◆ **EXERCISE**:
If a line in the records below contains the word "each", copy it.

---- DATASET EXTRACT

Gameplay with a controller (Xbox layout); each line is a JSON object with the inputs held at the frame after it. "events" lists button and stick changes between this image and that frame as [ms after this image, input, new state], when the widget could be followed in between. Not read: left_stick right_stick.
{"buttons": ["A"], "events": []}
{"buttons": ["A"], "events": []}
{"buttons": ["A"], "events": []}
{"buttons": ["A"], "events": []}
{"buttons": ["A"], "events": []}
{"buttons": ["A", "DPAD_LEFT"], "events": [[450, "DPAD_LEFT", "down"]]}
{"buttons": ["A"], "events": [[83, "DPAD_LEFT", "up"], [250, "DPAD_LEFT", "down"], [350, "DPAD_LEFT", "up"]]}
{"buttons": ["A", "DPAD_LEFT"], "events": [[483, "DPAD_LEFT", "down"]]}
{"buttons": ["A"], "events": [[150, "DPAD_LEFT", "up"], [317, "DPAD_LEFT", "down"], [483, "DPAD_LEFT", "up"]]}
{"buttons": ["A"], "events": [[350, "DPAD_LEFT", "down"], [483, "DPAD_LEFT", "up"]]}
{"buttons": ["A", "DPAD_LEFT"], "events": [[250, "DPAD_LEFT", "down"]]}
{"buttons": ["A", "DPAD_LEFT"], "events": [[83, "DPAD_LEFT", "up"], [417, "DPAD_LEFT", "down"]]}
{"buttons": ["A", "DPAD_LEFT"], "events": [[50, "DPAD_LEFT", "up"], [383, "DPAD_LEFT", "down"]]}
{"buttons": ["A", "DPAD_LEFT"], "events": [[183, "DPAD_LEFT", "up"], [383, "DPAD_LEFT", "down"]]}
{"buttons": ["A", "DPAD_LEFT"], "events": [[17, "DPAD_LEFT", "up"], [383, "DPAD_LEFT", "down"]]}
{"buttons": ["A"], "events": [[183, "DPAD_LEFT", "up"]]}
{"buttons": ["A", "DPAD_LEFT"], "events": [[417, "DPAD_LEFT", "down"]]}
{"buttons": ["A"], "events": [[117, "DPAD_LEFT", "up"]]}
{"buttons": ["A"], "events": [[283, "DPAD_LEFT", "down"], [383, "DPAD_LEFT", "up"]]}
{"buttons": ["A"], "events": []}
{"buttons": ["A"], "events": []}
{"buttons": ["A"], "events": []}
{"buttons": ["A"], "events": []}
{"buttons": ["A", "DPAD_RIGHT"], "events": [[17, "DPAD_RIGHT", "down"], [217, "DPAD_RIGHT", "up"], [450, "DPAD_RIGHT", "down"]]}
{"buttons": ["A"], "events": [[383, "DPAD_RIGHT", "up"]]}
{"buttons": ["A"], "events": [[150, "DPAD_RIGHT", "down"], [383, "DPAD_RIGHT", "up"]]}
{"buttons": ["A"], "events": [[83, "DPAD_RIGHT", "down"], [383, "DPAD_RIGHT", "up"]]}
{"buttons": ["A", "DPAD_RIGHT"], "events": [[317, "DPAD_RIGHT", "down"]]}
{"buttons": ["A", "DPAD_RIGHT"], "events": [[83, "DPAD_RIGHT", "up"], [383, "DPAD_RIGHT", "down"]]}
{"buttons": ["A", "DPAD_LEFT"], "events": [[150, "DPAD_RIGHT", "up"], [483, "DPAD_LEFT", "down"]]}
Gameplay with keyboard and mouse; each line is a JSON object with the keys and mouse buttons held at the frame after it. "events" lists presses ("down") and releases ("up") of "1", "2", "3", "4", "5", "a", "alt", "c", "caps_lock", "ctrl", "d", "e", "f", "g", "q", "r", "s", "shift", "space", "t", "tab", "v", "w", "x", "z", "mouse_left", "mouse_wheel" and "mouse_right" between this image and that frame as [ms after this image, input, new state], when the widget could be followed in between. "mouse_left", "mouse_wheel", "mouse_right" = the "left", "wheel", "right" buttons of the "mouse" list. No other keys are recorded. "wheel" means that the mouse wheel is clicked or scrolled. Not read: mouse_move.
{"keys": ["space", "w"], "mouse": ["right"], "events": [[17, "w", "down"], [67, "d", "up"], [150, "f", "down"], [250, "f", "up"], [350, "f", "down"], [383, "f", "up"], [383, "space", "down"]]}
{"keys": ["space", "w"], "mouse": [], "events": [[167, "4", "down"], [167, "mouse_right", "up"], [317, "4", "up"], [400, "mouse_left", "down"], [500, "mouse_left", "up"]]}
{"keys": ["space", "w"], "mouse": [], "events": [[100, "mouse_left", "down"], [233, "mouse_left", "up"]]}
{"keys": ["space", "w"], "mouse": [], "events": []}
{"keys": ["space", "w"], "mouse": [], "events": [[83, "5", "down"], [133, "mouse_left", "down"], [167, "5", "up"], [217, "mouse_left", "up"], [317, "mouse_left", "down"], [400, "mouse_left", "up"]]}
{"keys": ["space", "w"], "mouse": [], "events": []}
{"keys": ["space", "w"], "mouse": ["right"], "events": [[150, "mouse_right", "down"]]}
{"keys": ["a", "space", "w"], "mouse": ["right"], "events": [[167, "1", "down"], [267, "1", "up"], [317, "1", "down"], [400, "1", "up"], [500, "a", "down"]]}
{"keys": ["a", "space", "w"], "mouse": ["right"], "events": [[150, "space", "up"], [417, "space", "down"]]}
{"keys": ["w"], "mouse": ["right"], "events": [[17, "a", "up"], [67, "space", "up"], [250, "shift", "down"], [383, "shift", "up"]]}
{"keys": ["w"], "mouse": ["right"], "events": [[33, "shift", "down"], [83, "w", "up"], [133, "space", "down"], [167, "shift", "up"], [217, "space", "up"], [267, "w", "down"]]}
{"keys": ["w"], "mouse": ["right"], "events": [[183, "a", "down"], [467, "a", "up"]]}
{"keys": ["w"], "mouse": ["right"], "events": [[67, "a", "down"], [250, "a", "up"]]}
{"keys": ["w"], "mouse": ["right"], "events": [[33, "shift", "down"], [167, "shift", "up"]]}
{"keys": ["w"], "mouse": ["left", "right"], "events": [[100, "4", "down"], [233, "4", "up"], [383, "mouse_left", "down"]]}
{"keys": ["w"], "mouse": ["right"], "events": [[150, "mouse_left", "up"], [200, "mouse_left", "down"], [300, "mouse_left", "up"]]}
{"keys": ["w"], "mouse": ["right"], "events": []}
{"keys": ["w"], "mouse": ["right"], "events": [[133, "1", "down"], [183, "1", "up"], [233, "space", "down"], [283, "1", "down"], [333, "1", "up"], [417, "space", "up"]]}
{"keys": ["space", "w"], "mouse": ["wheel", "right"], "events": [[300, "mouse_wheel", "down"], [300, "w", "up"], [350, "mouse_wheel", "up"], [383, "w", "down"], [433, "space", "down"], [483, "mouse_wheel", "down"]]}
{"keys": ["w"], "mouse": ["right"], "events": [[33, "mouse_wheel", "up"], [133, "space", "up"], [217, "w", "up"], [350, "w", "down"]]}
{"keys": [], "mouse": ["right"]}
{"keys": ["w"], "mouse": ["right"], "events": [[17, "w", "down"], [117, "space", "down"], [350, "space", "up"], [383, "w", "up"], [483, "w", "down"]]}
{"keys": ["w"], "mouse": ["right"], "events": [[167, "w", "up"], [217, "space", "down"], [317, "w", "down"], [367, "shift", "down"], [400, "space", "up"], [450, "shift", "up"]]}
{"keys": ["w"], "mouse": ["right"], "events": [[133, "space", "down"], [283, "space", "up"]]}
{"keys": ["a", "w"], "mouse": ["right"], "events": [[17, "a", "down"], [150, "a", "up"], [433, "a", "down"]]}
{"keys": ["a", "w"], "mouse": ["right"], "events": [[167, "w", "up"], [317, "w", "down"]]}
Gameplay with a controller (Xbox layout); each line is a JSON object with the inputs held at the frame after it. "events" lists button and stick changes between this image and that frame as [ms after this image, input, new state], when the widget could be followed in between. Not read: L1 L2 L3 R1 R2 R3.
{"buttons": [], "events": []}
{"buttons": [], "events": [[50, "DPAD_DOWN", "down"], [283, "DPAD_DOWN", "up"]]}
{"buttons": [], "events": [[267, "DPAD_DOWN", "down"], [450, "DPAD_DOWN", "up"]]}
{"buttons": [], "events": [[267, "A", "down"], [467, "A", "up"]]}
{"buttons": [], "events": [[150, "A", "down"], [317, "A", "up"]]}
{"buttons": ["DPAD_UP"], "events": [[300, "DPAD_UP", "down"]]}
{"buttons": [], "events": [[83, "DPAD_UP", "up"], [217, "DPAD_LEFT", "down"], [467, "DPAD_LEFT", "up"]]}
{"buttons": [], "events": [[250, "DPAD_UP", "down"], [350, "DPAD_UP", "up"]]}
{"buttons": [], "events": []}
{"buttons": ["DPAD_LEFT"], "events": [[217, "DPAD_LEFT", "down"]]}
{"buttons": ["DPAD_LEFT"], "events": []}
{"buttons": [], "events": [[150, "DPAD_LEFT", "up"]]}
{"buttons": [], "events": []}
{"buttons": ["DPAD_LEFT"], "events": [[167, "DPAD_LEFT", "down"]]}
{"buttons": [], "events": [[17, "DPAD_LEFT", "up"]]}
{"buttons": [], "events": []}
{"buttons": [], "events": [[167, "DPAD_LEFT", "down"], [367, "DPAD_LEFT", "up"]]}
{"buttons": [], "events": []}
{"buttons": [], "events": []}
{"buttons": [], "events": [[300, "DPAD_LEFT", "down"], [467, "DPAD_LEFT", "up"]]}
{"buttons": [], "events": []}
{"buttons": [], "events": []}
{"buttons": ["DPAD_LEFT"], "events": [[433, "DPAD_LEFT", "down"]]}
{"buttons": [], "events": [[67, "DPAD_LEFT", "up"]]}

--------

◆ **WRITTEN ANSWER**:
Gameplay with a controller (Xbox layout); each line is a JSON object with the inputs held at the frame after it. "events" lists button and stick changes between this image and that frame as [ms after this image, input, new state], when the widget could be followed in between. Not read: left_stick right_stick.
Gameplay with keyboard and mouse; each line is a JSON object with the keys and mouse buttons held at the frame after it. "events" lists presses ("down") and releases ("up") of "1", "2", "3", "4", "5", "a", "alt", "c", "caps_lock", "ctrl", "d", "e", "f", "g", "q", "r", "s", "shift", "space", "t", "tab", "v", "w", "x", "z", "mouse_left", "mouse_wheel" and "mouse_right" between this image and that frame as [ms after this image, input, new state], when the widget could be followed in between. "mouse_left", "mouse_wheel", "mouse_right" = the "left", "wheel", "right" buttons of the "mouse" list. No other keys are recorded. "wheel" means that the mouse wheel is clicked or scrolled. Not read: mouse_move.
Gameplay with a controller (Xbox layout); each line is a JSON object with the inputs held at the frame after it. "events" lists button and stick changes between this image and that frame as [ms after this image, input, new state], when the widget could be followed in between. Not read: L1 L2 L3 R1 R2 R3.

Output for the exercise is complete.